Dataset extract START
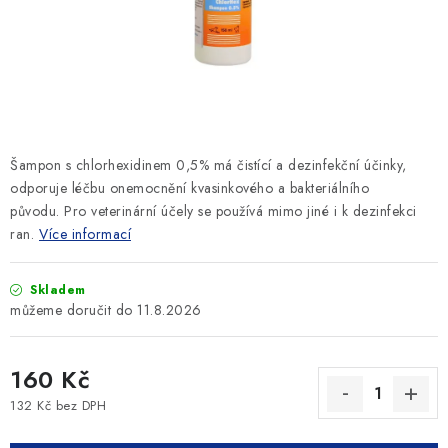
SLEVY
ZNAČKY
Ceník dopravy
Kontakty
Obchodní podmínky
Podmínky ochrany osobních údajů
Šampon s chlorhexidinem 0,5% má čistící a dezinfekční účinky,
odporuje léčbu onemocnění kvasinkového a bakteriálního
původu. Pro veterinární účely se používá mimo jiné i k dezinfekci
ran.
Více informací
Skladem
11.8.2026
160 Kč
132 Kč bez DPH
Měrná cena:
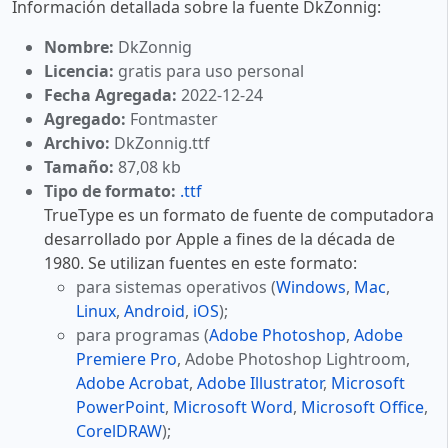
Información detallada sobre la fuente DkZonnig:
Nombre:
DkZonnig
Licencia:
gratis para uso personal
Fecha Agregada:
2022-12-24
Agregado:
Fontmaster
Archivo:
DkZonnig.ttf
Tamaño:
87,08 kb
Tipo de formato:
.ttf
TrueType es un formato de fuente de computadora
desarrollado por Apple a fines de la década de
1980. Se utilizan fuentes en este formato:
para sistemas operativos (
Windows
,
Mac
,
Linux
,
Android
,
iOS
);
para programas (
Adobe Photoshop
,
Adobe
Premiere Pro
, Adobe Photoshop Lightroom,
Adobe Acrobat
,
Adobe Illustrator
,
Microsoft
PowerPoint
,
Microsoft Word
,
Microsoft Office
,
CorelDRAW
);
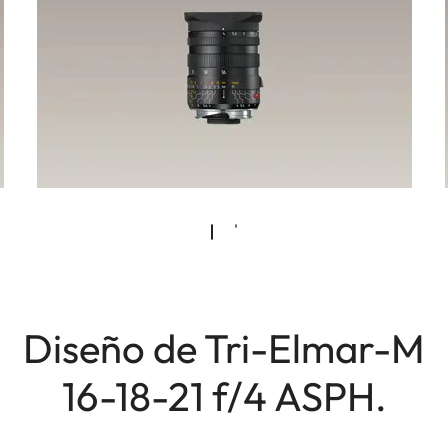
Diseño de Tri-Elmar-M
16-18-21 f/4 ASPH.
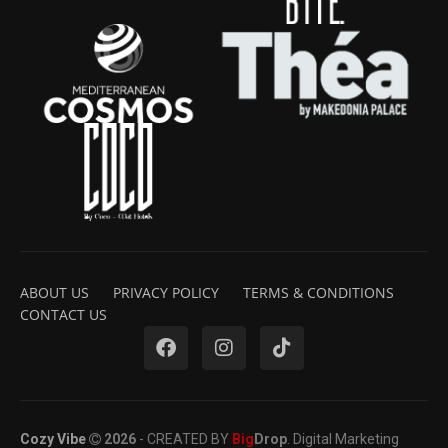
ABOUT US
PRIVACY POLICY
TERMS & CONDITIONS
CONTACT US
Cozy Vibe
2026
- CREATED BY
Big
Drop
. Digital Marketing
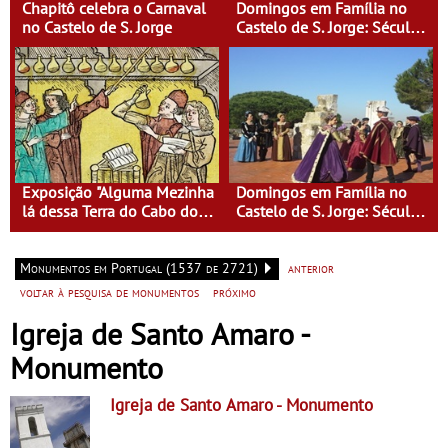
Chapitô celebra o Carnaval
Domingos em Família no
no Castelo de S. Jorge
Castelo de S. Jorge: Século
XVI - Tempo de Mulheres -
Mulheres do Seu tempo
Exposição "Alguma Mezinha
Domingos em Família no
lá dessa Terra do Cabo do
Castelo de S. Jorge: Século
Mundo"
XVI - Tempo de Mulheres -
Mulheres do Seu tempo
Monumentos em Portugal (1537 de 2721)
anterior
voltar à pesquisa de monumentos
próximo
Igreja de Santo Amaro -
Monumento
Igreja de Santo Amaro
- Monumento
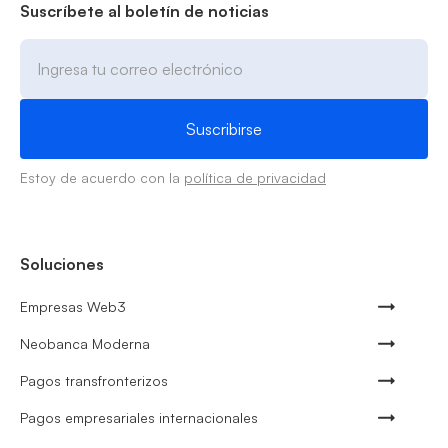
Suscríbete al boletín de noticias
Estoy de acuerdo con la
política de privacidad
Soluciones
Empresas Web3
Neobanca Moderna
Pagos transfronterizos
Pagos empresariales internacionales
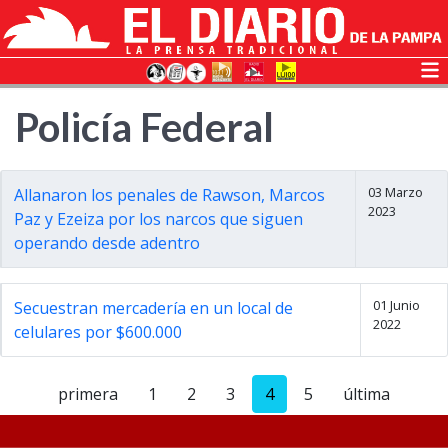
Policía Federal
03 Marzo
Allanaron los penales de Rawson, Marcos
2023
Paz y Ezeiza por los narcos que siguen
operando desde adentro
01 Junio
Secuestran mercadería en un local de
2022
celulares por $600.000
primera
1
2
3
4
5
última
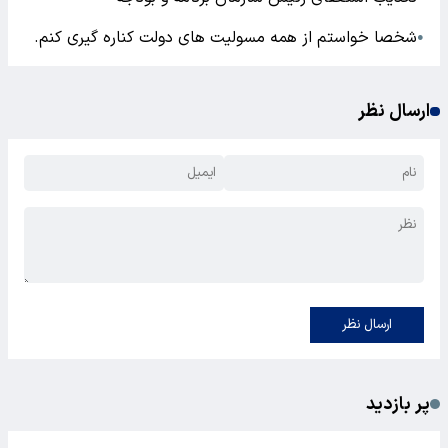
شخصا خواستم از همه مسولیت های دولت کناره گیری کنم.
●
ارسال نظر
ارسال نظر
پر بازدید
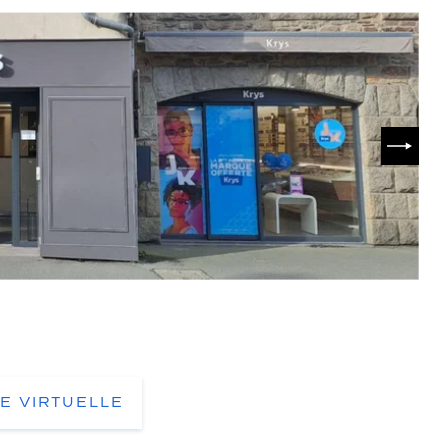
SUIVA
TE VIRTUELLE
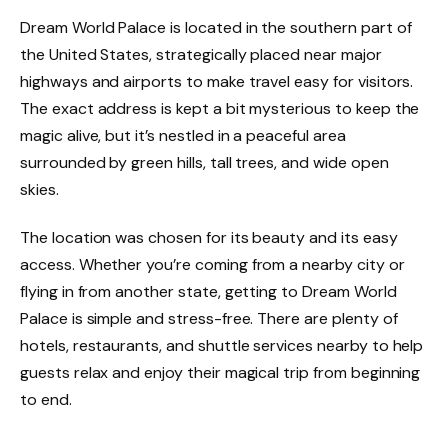
Dream World Palace is located in the southern part of
the United States, strategically placed near major
highways and airports to make travel easy for visitors.
The exact address is kept a bit mysterious to keep the
magic alive, but it’s nestled in a peaceful area
surrounded by green hills, tall trees, and wide open
skies.
The location was chosen for its beauty and its easy
access. Whether you’re coming from a nearby city or
flying in from another state, getting to Dream World
Palace is simple and stress-free. There are plenty of
hotels, restaurants, and shuttle services nearby to help
guests relax and enjoy their magical trip from beginning
to end.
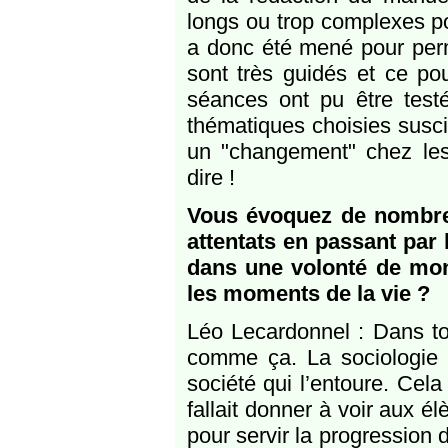
longs ou trop complexes po
a donc été mené pour perm
sont très guidés et ce pou
séances ont pu être testé
thématiques choisies susci
un "changement" chez le
dire !
Vous évoquez de nombreu
attentats en passant par l
dans une volonté de mon
les moments de la vie ?
Léo Lecardonnel : Dans to
comme ça. La sociologie s
société qui l’entoure. Cel
fallait donner à voir aux élè
pour servir la progression 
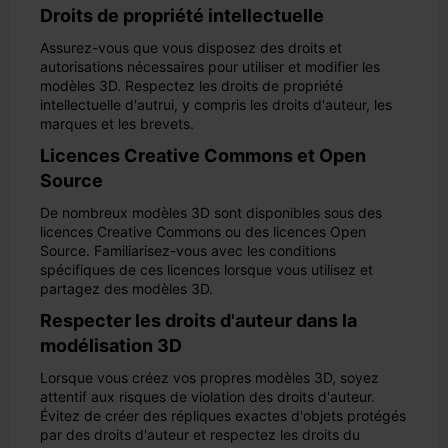
Droits de propriété intellectuelle
Assurez-vous que vous disposez des droits et
autorisations nécessaires pour utiliser et modifier les
modèles 3D. Respectez les droits de propriété
intellectuelle d'autrui, y compris les droits d'auteur, les
marques et les brevets.
Licences Creative Commons et Open
Source
De nombreux modèles 3D sont disponibles sous des
licences Creative Commons ou des licences Open
Source. Familiarisez-vous avec les conditions
spécifiques de ces licences lorsque vous utilisez et
partagez des modèles 3D.
Respecter les droits d'auteur dans la
modélisation 3D
Lorsque vous créez vos propres modèles 3D, soyez
attentif aux risques de violation des droits d'auteur.
Évitez de créer des répliques exactes d'objets protégés
par des droits d'auteur et respectez les droits du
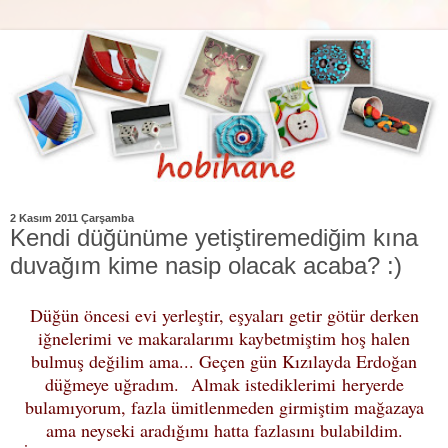
2 Kasım 2011 Çarşamba
Kendi düğünüme yetiştiremediğim kına
duvağım kime nasip olacak acaba? :)
Düğün öncesi evi yerleştir, eşyaları getir götür derken
iğnelerimi ve makaralarımı kaybetmiştim hoş halen
bulmuş değilim ama...
Geçen gün Kızılayda Erdoğan
düğmeye uğradım. Almak istediklerimi heryerde
bulamıyorum, fazla ümitlenmeden girmiştim mağazaya
ama neyseki aradığımı hatta fazlasını bulabildim.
Dataset extract END
**Task instructions**
Without the pictures, set down the lines above from the line with "Léo Lecardonnel : Dans to" up to and including the line with "Évitez de créer" exactly as they stand.

**Solved exercise**
Léo Lecardonnel : Dans to
comme ça. La sociologie s
société qui l’entoure. Cel
fallait donner à voir aux élè
pour servir la progression 
Droits de propriété intellectuelle
Assurez-vous que vous disposez des droits et
autorisations nécessaires pour utiliser et modifier les
modèles 3D. Respectez les droits de propriété
intellectuelle d'autrui, y compris les droits d'auteur, les
marques et les brevets.
Licences Creative Commons et Open
Source
De nombreux modèles 3D sont disponibles sous des
licences Creative Commons ou des licences Open
Source. Familiarisez-vous avec les conditions
spécifiques de ces licences lorsque vous utilisez et
partagez des modèles 3D.
Respecter les droits d'auteur dans la
modélisation 3D
Lorsque vous créez vos propres modèles 3D, soyez
attentif aux risques de violation des droits d'auteur.
Évitez de créer des répliques exactes d'objets protégés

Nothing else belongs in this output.